The root test states the following:
Consider a series $\sum_{n = 0}^\infty a_n$ and denote $L := \limsup_{n\to\infty} \sqrt[n]{|a_n|}$. If $L < 1$, then the series is absolutely convergent, and if $L > 1$, the series is divergent.
However, I am interested in the finer question concerning the "badness" of the divergent case: For $L > 1$, can I comment anything on the boundedness of the sums $\big|\sum_{n = 0}^k a_n\big|$ as $k\to\infty$?

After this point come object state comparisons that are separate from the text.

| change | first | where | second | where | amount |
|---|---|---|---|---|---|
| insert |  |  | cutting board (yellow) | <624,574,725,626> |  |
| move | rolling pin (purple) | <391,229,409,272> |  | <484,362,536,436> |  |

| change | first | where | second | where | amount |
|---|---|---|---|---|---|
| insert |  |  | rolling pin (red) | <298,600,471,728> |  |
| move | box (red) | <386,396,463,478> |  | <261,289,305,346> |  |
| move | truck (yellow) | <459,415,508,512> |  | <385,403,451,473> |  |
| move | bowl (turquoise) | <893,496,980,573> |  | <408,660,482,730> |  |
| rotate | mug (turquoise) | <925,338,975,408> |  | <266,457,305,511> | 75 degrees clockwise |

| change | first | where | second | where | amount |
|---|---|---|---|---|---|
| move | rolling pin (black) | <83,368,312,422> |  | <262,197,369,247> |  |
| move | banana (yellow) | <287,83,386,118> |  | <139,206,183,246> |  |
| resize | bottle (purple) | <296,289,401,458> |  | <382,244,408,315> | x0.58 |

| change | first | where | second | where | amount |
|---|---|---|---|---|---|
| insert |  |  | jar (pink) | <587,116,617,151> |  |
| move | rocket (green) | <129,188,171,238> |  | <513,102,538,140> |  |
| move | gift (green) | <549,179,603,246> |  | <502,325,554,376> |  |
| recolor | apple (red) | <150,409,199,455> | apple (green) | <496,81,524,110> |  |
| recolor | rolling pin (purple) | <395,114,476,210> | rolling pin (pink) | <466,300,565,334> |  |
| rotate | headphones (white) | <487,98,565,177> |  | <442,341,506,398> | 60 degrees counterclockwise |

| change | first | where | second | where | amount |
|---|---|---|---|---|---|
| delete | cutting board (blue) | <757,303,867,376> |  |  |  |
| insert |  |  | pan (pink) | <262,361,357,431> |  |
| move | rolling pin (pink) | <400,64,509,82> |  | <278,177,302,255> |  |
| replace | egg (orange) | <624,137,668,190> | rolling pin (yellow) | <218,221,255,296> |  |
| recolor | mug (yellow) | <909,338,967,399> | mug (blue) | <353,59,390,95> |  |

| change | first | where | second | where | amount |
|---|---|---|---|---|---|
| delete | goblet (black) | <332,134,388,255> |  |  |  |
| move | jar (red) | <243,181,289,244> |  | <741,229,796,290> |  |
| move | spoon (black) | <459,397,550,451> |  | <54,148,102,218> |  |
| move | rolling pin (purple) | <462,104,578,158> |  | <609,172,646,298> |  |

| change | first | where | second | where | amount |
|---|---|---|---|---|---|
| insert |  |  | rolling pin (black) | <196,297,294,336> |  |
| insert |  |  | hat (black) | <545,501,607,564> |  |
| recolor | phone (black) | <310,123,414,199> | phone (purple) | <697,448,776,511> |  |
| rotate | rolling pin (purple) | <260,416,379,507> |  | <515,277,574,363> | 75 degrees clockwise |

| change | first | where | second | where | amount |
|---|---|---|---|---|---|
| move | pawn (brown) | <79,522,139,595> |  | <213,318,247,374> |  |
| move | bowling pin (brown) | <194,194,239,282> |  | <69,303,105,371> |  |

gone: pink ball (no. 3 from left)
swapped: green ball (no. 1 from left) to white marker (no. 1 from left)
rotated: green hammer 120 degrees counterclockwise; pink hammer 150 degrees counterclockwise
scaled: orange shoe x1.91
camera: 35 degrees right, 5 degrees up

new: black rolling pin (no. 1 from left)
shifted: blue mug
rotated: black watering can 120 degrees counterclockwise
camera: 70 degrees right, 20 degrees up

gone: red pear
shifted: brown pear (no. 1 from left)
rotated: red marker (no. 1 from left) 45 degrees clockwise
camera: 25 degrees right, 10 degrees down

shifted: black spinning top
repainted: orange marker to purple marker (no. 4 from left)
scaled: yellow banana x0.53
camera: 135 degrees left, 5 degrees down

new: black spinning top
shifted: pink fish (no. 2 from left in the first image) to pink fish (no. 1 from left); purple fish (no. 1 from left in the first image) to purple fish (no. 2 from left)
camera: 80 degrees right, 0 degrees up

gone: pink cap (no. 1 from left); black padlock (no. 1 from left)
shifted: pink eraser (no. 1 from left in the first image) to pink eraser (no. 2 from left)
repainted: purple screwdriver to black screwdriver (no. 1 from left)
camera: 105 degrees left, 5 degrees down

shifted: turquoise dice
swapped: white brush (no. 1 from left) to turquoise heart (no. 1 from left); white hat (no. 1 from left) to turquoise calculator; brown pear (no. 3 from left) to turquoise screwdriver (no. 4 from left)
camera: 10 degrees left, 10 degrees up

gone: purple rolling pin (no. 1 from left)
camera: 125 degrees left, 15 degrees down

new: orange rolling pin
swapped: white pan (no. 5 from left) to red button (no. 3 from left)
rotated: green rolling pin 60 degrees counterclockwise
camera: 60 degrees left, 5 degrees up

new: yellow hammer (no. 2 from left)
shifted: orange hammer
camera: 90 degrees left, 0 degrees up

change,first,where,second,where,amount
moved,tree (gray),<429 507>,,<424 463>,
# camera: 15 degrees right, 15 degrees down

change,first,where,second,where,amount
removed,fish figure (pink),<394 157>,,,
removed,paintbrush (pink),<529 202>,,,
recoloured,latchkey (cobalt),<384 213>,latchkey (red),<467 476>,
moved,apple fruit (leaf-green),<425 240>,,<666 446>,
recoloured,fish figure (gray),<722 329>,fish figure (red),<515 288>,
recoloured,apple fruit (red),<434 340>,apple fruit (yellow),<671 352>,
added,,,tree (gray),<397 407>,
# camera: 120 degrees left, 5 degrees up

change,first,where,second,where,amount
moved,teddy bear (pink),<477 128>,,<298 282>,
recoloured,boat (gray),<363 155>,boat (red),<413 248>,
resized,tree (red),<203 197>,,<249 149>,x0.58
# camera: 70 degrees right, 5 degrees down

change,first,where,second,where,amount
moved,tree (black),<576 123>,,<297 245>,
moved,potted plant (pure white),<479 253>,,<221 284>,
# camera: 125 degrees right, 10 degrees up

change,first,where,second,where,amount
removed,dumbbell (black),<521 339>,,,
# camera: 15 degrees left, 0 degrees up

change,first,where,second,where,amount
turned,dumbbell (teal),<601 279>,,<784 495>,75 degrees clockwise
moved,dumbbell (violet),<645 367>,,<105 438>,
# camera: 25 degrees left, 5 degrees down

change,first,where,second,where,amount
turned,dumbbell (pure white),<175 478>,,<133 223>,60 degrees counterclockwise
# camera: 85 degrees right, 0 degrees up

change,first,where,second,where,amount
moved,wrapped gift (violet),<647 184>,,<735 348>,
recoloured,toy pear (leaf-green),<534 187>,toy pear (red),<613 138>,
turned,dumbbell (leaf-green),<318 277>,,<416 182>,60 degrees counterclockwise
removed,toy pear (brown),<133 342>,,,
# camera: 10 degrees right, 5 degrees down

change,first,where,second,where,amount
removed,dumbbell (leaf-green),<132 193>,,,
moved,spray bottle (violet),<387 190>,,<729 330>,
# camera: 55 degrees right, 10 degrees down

All I can seem to say is that we'll have a subsequence $(a_{N_k})$ for which the sums $\big|\sum_{n = 0}^k a_{N_k}\big|$ will be unbounded as $k\to\infty$. (Choose $a_{N_k} > L - \epsilon > 1$.)
If $\sum\limits_{k=1}^{n} a_k$ is bounded then so is $(a_n)$ because $a_n=\sum\limits_{k=1}^{n} a_k-\sum\limits_{k=1}^{n-1} a_k$. But if $L>1$ and we pick $C$ such that $1<C <L$ then $|a_n| >C^{n}$ for inifnitely many $n$ so $ (a_n)$ cannot be bounded.